This tester is both fragile and limited in its use because it can only pull around 160 watts, which limits me to 3 amps on a 48V battery. It's an Atorch DL24 and sells for around around $35 on aliexpress. It's just a circuit that draws a user programmable constant current, and has a clock and voltmeter to watch voltage. When the voltage hits your programmed LVC, the clock is used to measure how many AH you used. The load is a power MOSFET with a heat sink and CPU fan. Some prople mount water cooled units on the MOSFET and sink higher wattages.
I found it pretty reproducible, When I pull 3 amps, my other (good) meters say it's 3.00 amps. However, I found I have to be quite careful when connecting batteries. The unit has to be idle, and if I change current when it's attached, a glitch can blow the unit up. Aliexpress was pretty good about it when my first one blew up and sent an immediate refund. I replaced it anyway. Been good for 18 months,.

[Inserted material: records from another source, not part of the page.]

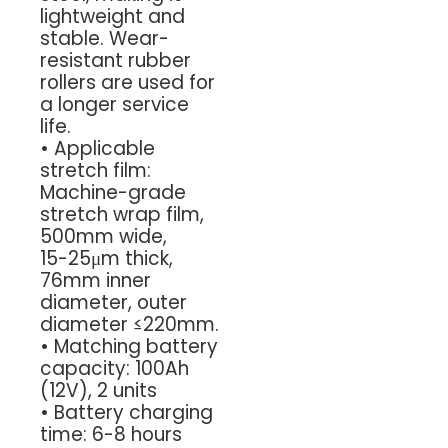
lightweight and
stable. Wear-
resistant rubber
rollers are used for
a longer service
life.
•
Applicable
stretch film:
Machine-grade
stretch wrap film,
500mm wide,
15-25μm thick,
76mm inner
diameter, outer
diameter ≤220mm.
•
Matching battery
capacity: 100Ah
(12V), 2 units
•
Battery charging
time: 6-8 hours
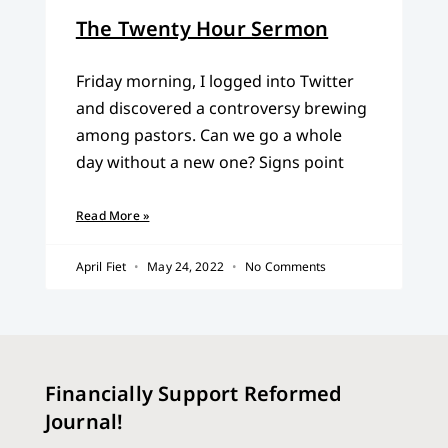
The Twenty Hour Sermon
Friday morning, I logged into Twitter
and discovered a controversy brewing
among pastors. Can we go a whole
day without a new one? Signs point
Read More »
April Fiet
May 24, 2022
No Comments
Financially Support Reformed
Journal!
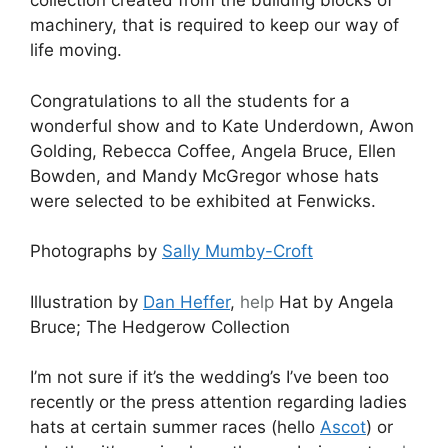
collection created from the building blocks of
machinery, that is required to keep our way of
life moving.
Congratulations to all the students for a
wonderful show and to Kate Underdown, Awon
Golding, Rebecca Coffee, Angela Bruce, Ellen
Bowden, and Mandy McGregor whose hats
were selected to be exhibited at Fenwicks.
Photographs by
Sally Mumby-Croft
Illustration by
Dan Heffer
,
help
Hat by Angela
Bruce; The Hedgerow Collection
I’m not sure if it’s the wedding’s I’ve been too
recently or the press attention regarding ladies
hats at certain summer races (hello
Ascot
) or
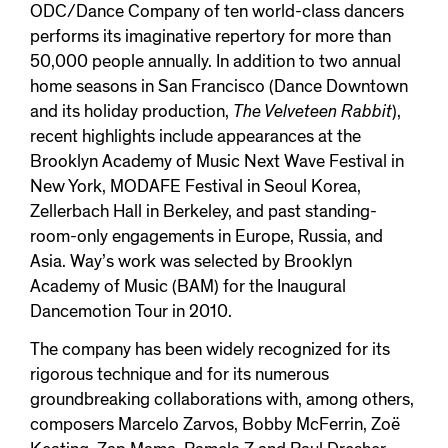
ODC/Dance Company of ten world-class dancers
performs its imaginative repertory for more than
50,000 people annually. In addition to two annual
home seasons in San Francisco (Dance Downtown
and its holiday production,
The Velveteen Rabbit
),
recent highlights include appearances at the
Brooklyn Academy of Music Next Wave Festival in
New York, MODAFE Festival in Seoul Korea,
Zellerbach Hall in Berkeley, and past standing-
room-only engagements in Europe, Russia, and
Asia. Way’s work was selected by Brooklyn
Academy of Music (BAM) for the Inaugural
Dancemotion Tour in 2010.
The company has been widely recognized for its
rigorous technique and for its numerous
groundbreaking collaborations with, among others,
composers Marcelo Zarvos, Bobby McFerrin, Zoë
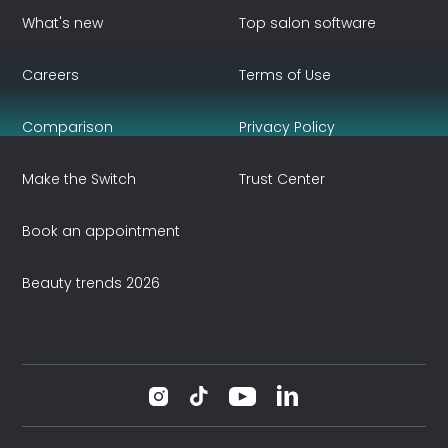
What's new
Top salon software
Careers
Terms of Use
Comparison
Privacy Policy
Make the Switch
Trust Center
Book an appointment
Beauty trends 2026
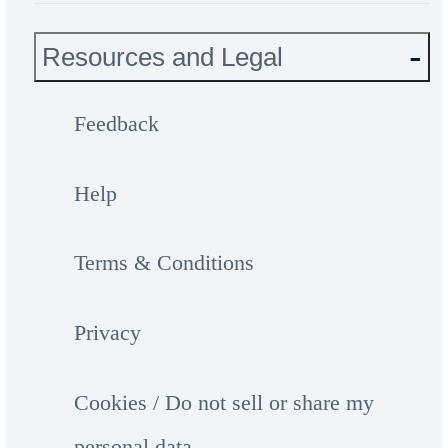
Resources and Legal
Feedback
Help
Terms & Conditions
Privacy
Cookies / Do not sell or share my
personal data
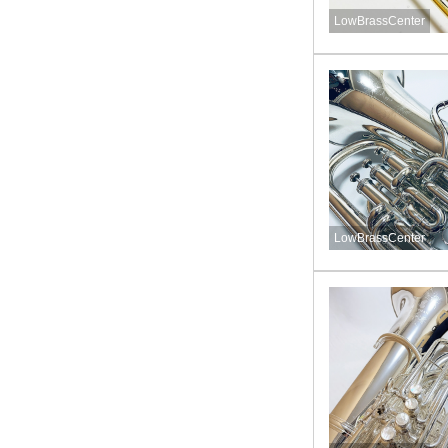
LowBrassCenter
LowBrassCenter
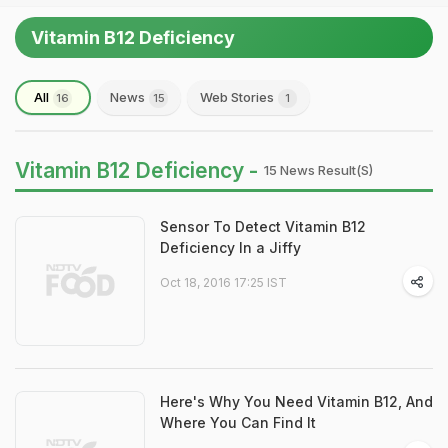
Vitamin B12 Deficiency
All
News
Web Stories
16
15
1
Vitamin B12 Deficiency -
15 News Result(s)
Sensor To Detect Vitamin B12
Deficiency In a Jiffy
Oct 18, 2016 17:25 IST
Here's Why You Need Vitamin B12, And
Where You Can Find It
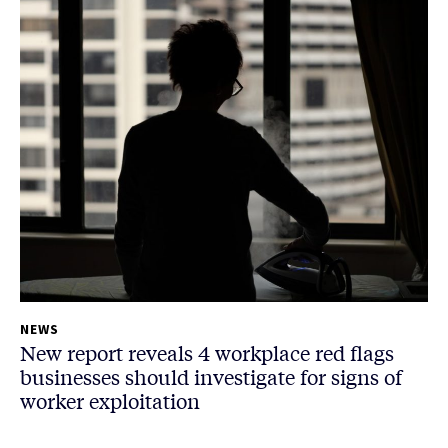
NEWS
New report reveals 4 workplace red flags
businesses should investigate for signs of
worker exploitation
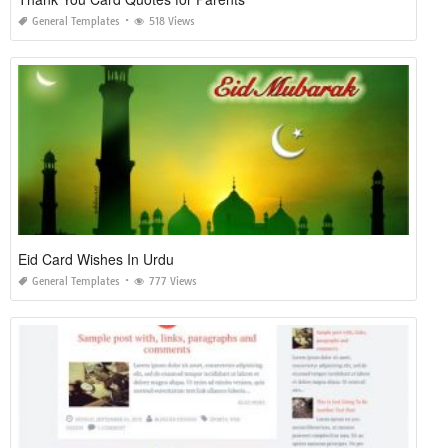
General Templates
518 Views
Eid Card Wishes In Urdu
General Templates
777 Views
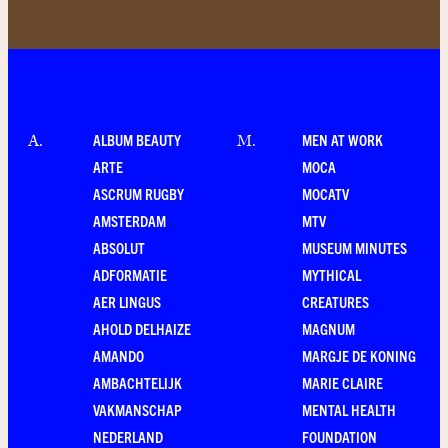
ALBUM BEAUTY
MEN AT WORK
A
.
M
.
ARTE
MOCA
ASCRUM RUGBY
MOCATV
AMSTERDAM
MTV
ABSOLUT
MUSEUM MINUTES
ADFORMATIE
MYTHICAL
AER LINGUS
CREATURES
AHOLD DELHAIZE
MAGNUM
AMANDO
MARGJE DE KONING
AMBACHTELIJK
MARIE CLAIRE
VAKMANSCHAP
MENTAL HEALTH
NEDERLAND
FOUNDATION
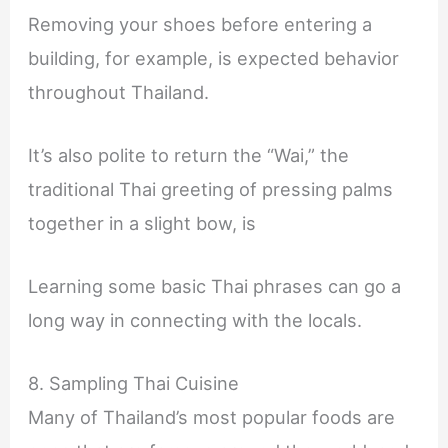
Removing your shoes before entering a
building, for example, is expected behavior
throughout Thailand.
It’s also polite to return the “Wai,” the
traditional Thai greeting of pressing palms
together in a slight bow, is
Learning some basic Thai phrases can go a
long way in connecting with the locals.
8. Sampling Thai Cuisine
Many of Thailand’s most popular foods are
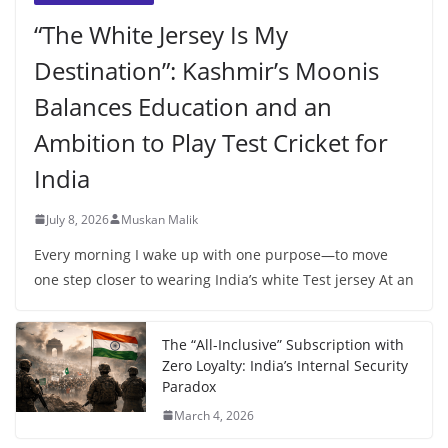
“The White Jersey Is My
Destination”: Kashmir’s Moonis
Balances Education and an
Ambition to Play Test Cricket for
India
July 8, 2026
Muskan Malik
Every morning I wake up with one purpose—to move
one step closer to wearing India’s white Test jersey At an
The “All-Inclusive” Subscription with
Zero Loyalty: India’s Internal Security
Paradox
March 4, 2026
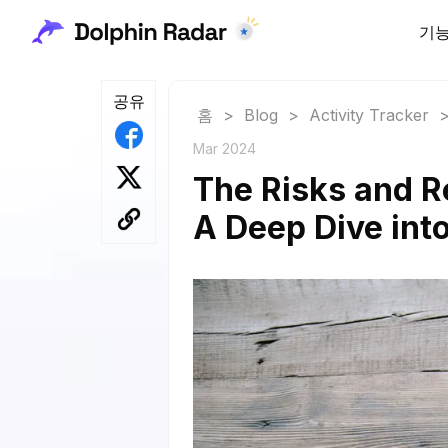
기
공유
홈
>
Blog
>
Activity Tracker
Mar 2024
The Risks and R
A Deep Dive into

Another method for load testing is a wattmeter. Put it between the controller and battery and run the battery almost flat, It will tell you max current, total AH and WH. However, if you run the battery flat, it powers off and you lose all the data, You can power it with a second battery to save the the data, but the connections are flaky. Another way is to discharge your battery and put the wattmeter between the charger and battery while it's charging,
The units are like $9-14 USD, and are a crapshoot as far as accuracy. You have to check the display current against a known value and readjust your AH/WH. If you get one that's good, then you're OK, but they seem to fall apart after 2 years,
I usually measure the battery while charging, which is a low current situation. The other methid is also a low current situation, so my AH data will always be higher than an ebike situation where the currents are 2x-4X higher, If I put the mter on the bike though, I can ride a certain distance and obtain WH/mile.
For calibration and general troubleshooting, I have a nice Extech clamp-on DC ammeter. It's 25 years old, so I picked up a cheap chinese copy for $50, Used it mainly to check alternators on my cars before I got into ebikes. That's how I know 3 amps is 3 amps.